Extracted data entries
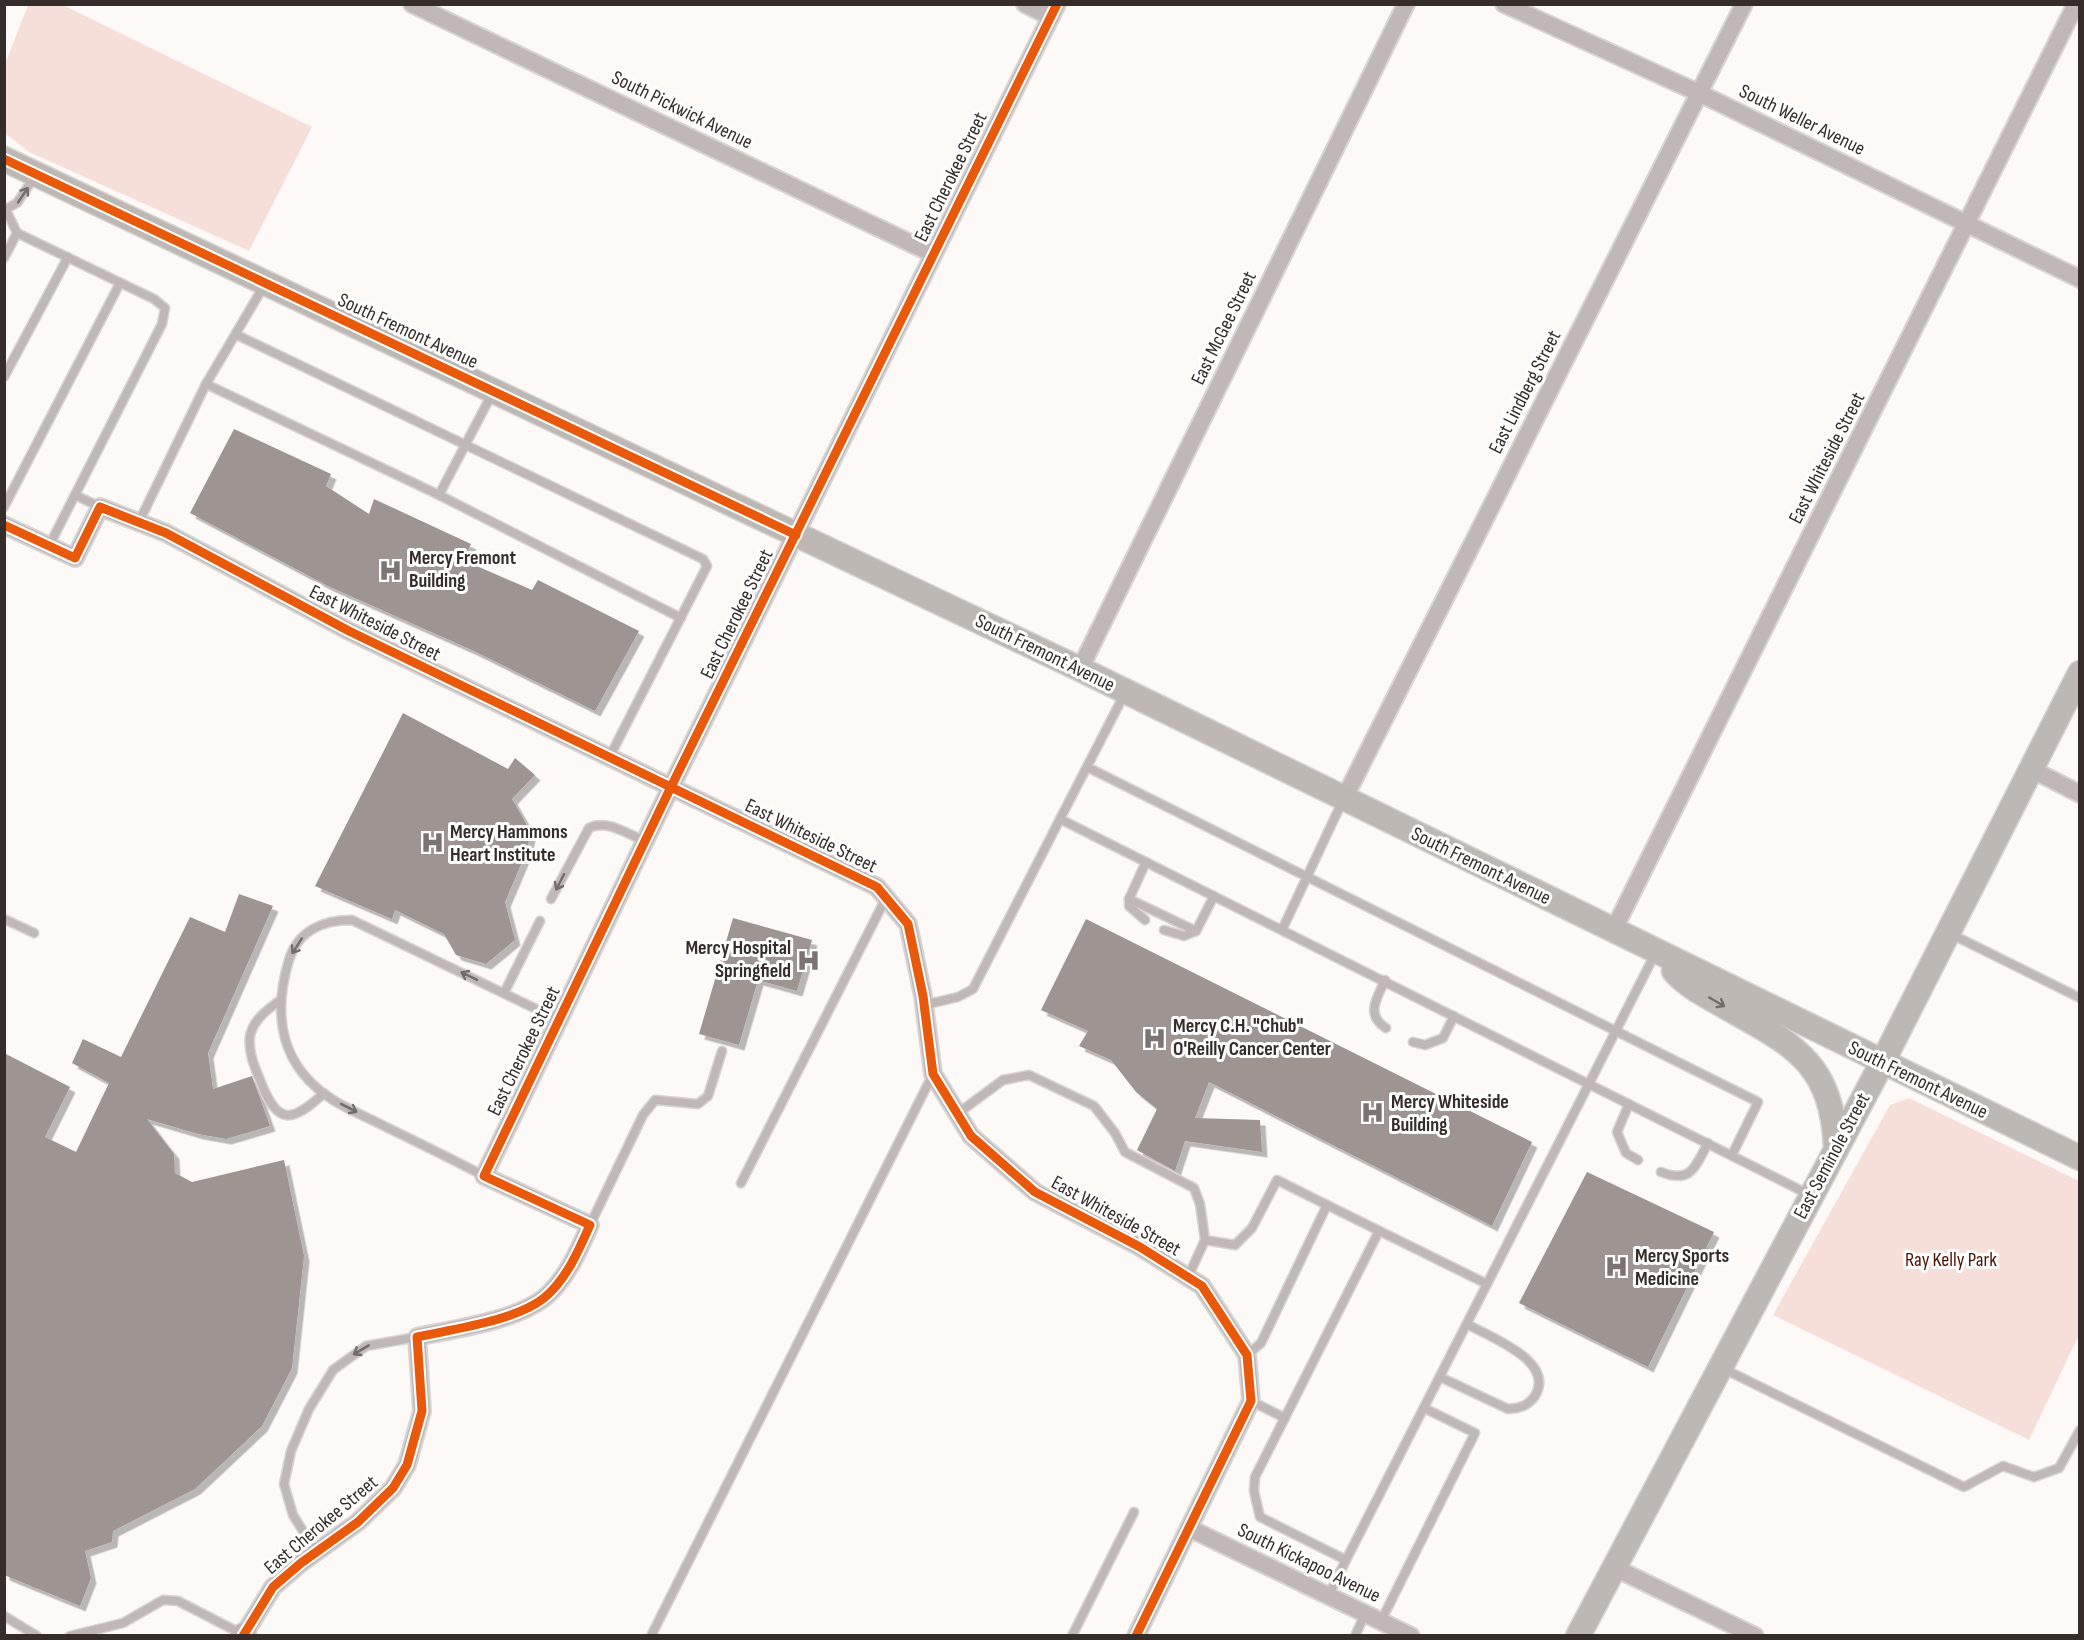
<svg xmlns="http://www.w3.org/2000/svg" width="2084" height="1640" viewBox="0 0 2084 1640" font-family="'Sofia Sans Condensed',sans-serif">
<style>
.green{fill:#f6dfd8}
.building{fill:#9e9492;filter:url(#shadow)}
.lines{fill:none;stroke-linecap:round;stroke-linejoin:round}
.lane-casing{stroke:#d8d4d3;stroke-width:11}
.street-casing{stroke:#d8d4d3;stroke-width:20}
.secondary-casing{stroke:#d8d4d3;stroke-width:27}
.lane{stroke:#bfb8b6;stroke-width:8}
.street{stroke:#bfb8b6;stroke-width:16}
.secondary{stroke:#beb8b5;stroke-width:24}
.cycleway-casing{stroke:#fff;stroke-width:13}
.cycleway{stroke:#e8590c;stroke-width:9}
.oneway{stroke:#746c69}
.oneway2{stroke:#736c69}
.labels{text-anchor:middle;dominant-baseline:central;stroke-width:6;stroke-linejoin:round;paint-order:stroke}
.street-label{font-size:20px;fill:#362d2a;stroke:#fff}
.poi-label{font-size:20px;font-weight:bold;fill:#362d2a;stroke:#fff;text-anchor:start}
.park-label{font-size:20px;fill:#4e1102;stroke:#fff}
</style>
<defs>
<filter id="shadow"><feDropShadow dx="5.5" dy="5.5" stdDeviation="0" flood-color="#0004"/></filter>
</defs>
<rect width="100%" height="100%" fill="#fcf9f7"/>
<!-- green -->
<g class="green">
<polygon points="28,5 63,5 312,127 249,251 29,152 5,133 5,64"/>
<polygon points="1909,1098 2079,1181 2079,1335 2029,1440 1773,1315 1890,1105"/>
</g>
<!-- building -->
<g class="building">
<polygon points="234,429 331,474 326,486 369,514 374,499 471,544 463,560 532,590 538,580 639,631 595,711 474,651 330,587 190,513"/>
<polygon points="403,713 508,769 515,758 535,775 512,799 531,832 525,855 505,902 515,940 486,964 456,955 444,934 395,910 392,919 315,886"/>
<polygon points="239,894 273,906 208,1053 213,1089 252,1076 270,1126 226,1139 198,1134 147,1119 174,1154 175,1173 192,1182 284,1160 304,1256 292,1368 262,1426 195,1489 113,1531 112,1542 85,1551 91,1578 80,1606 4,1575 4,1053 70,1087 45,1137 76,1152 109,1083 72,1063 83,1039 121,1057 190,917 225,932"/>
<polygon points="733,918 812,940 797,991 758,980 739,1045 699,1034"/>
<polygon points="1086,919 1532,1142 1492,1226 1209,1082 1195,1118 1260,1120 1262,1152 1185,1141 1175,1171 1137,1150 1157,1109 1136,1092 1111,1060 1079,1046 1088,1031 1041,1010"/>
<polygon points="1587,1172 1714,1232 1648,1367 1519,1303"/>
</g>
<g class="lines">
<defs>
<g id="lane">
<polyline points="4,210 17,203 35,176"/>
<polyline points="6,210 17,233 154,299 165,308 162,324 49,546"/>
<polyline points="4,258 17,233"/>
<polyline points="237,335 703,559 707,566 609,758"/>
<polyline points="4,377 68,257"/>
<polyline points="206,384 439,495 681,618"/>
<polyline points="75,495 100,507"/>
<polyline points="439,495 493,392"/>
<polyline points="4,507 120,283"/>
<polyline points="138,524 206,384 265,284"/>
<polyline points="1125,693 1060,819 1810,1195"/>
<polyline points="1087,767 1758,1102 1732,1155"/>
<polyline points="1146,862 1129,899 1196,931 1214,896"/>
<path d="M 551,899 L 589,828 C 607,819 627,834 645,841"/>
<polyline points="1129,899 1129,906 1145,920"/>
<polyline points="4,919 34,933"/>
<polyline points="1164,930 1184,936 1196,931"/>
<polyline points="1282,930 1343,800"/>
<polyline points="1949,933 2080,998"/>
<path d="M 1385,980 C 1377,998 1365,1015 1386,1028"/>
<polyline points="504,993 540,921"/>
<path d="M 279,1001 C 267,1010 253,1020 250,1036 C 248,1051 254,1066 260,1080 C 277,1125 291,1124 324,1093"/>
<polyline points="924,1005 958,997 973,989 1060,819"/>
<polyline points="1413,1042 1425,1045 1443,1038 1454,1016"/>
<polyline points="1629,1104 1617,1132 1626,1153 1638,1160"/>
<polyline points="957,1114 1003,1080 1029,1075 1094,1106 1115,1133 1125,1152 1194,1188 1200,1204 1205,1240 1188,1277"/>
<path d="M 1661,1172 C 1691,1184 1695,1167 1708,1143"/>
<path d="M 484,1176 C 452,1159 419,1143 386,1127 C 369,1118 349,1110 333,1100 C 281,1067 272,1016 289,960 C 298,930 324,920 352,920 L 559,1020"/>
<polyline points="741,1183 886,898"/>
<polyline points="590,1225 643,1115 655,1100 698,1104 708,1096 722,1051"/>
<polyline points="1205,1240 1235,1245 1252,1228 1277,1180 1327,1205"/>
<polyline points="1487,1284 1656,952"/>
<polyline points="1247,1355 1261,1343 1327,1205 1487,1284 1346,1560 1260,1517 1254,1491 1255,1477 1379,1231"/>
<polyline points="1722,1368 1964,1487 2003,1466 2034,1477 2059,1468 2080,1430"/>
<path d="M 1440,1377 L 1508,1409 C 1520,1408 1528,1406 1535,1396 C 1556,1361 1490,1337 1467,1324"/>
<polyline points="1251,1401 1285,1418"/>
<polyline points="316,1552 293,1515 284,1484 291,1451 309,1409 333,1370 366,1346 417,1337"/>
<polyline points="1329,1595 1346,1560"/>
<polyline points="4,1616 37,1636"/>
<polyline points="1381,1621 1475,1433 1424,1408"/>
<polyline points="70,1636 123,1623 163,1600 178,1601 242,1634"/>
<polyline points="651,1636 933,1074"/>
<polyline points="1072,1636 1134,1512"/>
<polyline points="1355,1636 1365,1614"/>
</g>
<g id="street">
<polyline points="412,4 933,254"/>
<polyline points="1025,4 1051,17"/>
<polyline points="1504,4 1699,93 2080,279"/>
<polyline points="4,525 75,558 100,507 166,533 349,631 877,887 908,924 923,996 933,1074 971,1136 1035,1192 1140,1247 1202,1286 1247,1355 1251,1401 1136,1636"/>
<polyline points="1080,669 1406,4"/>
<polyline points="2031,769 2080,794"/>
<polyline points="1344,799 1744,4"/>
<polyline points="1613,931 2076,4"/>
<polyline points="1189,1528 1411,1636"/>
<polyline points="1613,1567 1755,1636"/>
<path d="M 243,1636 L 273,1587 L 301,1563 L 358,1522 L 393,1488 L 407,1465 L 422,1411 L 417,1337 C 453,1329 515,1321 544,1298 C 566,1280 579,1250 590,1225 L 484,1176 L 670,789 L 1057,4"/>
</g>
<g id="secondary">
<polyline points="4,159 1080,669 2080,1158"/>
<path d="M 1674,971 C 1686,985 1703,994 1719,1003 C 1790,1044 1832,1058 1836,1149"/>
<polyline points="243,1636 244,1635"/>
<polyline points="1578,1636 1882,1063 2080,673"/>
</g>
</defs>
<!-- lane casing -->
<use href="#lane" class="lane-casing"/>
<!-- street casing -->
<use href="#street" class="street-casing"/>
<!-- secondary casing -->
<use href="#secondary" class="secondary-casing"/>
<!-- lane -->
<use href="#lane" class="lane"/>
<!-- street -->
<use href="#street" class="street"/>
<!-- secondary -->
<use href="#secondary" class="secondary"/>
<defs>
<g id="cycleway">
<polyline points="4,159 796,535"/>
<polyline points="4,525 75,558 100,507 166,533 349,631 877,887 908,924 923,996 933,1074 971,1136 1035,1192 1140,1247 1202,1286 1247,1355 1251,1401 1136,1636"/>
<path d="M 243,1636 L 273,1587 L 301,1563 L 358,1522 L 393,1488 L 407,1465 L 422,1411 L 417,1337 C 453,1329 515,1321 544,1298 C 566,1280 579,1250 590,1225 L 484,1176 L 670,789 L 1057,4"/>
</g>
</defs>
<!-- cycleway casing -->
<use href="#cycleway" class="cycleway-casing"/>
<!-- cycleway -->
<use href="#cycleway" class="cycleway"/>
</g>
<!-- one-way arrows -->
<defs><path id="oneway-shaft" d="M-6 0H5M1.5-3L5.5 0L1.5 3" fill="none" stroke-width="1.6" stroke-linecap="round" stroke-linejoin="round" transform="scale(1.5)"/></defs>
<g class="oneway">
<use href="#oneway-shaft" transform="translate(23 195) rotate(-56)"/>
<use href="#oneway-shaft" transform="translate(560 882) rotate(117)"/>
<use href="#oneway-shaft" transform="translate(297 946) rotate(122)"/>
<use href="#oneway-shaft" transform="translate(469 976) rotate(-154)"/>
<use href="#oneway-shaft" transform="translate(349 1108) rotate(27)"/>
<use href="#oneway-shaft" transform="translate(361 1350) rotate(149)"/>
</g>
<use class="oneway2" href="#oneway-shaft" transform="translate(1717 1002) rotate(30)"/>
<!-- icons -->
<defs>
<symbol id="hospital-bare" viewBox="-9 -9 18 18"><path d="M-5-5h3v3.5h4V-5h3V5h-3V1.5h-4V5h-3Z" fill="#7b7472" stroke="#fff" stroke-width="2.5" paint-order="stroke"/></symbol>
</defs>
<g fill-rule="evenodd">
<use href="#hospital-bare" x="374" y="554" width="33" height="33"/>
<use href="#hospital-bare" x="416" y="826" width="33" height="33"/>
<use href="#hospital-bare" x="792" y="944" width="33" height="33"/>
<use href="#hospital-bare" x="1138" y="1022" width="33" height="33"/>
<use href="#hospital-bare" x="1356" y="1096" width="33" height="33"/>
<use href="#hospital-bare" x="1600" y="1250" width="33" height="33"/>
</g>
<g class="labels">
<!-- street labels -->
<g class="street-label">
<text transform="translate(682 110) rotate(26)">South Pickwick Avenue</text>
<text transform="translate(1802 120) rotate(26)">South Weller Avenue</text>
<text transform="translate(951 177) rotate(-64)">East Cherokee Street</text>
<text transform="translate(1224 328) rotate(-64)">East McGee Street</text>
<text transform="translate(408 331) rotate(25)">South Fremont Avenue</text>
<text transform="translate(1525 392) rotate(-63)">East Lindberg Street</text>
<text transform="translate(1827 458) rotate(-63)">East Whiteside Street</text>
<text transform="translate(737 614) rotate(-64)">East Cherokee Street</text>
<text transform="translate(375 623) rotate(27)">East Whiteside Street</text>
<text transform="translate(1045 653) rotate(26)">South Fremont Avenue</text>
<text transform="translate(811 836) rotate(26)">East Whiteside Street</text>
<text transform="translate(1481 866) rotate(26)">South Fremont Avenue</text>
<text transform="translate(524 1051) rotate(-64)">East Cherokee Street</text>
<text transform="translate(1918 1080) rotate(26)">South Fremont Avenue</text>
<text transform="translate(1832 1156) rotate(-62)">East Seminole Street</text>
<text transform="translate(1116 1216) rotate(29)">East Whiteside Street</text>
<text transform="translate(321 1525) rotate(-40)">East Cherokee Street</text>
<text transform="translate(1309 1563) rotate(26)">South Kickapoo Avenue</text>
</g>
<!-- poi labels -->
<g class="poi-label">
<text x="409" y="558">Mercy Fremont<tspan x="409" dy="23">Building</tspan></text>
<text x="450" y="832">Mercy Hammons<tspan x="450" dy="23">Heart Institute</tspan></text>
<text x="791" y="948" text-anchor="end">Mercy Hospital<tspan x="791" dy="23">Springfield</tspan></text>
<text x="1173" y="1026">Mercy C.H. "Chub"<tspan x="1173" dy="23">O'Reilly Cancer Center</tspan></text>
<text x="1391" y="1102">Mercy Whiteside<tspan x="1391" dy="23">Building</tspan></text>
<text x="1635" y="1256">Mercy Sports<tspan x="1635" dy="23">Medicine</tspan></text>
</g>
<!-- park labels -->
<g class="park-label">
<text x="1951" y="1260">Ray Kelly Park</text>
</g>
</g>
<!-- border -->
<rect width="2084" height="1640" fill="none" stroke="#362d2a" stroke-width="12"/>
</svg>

Task brief
Scan the records above and show every line in which the word "filter" occurs.

Exercise response
.building{fill:#9e9492;filter:url(#shadow)}
<filter id="shadow"><feDropShadow dx="5.5" dy="5.5" stdDeviation="0" flood-color="#0004"/></filter>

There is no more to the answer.